**Problem to work on**
Render every line of the items below as a JSON list of strings, one string per line, skipping blank lines and leaving out the pictures.

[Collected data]
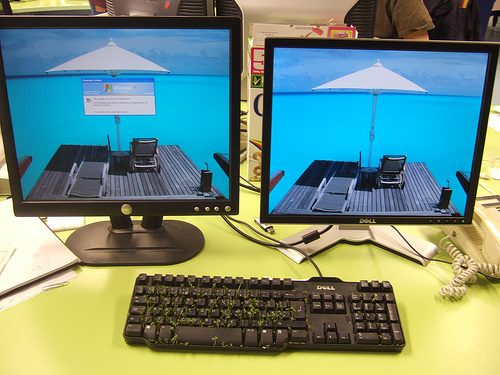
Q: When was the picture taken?
A: Daytime.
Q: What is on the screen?
A: A picture.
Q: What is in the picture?
A: An umbrella and the ocean.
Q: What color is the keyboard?
A: Black.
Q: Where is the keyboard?
A: On the desk.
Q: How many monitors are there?
A: Two.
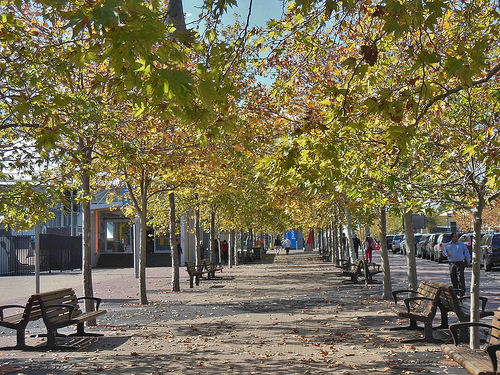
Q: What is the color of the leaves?
A: Green.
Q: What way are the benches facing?
A: Inwards.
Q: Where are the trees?
A: On both sides of the road.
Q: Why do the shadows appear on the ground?
A: It is a sunny day.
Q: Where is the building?
A: Behind the trees.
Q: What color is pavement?
A: Gray.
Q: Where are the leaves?
A: On pavement.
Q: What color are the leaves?
A: Brown and green.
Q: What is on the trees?
A: Leaves.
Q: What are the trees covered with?
A: Leaves.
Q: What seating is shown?
A: Benches.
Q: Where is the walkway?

**Reply**
[
  "Q: When was the picture taken?",
  "A: Daytime.",
  "Q: What is on the screen?",
  "A: A picture.",
  "Q: What is in the picture?",
  "A: An umbrella and the ocean.",
  "Q: What color is the keyboard?",
  "A: Black.",
  "Q: Where is the keyboard?",
  "A: On the desk.",
  "Q: How many monitors are there?",
  "A: Two.",
  "Q: What is the color of the leaves?",
  "A: Green.",
  "Q: What way are the benches facing?",
  "A: Inwards.",
  "Q: Where are the trees?",
  "A: On both sides of the road.",
  "Q: Why do the shadows appear on the ground?",
  "A: It is a sunny day.",
  "Q: Where is the building?",
  "A: Behind the trees.",
  "Q: What color is pavement?",
  "A: Gray.",
  "Q: Where are the leaves?",
  "A: On pavement.",
  "Q: What color are the leaves?",
  "A: Brown and green.",
  "Q: What is on the trees?",
  "A: Leaves.",
  "Q: What are the trees covered with?",
  "A: Leaves.",
  "Q: What seating is shown?",
  "A: Benches.",
  "Q: Where is the walkway?"
]